**Activity**
Check each line of the listing for the string "will". Copy those where it appears.

**Records**
————

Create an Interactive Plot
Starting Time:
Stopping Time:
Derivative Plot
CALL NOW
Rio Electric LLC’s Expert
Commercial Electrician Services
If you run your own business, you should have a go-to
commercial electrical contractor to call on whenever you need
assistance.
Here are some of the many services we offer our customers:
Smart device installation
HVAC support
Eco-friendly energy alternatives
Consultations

————

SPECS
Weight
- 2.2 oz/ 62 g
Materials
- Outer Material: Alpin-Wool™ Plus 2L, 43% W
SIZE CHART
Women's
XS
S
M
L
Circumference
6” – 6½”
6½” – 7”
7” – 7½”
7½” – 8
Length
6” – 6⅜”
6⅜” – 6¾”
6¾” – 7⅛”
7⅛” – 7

————

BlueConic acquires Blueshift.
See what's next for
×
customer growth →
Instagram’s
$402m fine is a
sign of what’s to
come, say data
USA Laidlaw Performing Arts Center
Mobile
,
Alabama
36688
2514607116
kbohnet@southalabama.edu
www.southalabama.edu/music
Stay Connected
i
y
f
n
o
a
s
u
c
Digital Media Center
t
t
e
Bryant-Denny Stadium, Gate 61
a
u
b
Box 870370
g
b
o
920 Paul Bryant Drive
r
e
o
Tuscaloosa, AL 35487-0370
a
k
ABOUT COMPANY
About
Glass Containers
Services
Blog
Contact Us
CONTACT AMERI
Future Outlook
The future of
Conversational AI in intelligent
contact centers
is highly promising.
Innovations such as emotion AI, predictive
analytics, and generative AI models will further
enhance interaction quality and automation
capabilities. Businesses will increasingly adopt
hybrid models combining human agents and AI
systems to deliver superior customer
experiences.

————

**Output**
analytics, and generative AI models will further
capabilities. Businesses will increasingly adopt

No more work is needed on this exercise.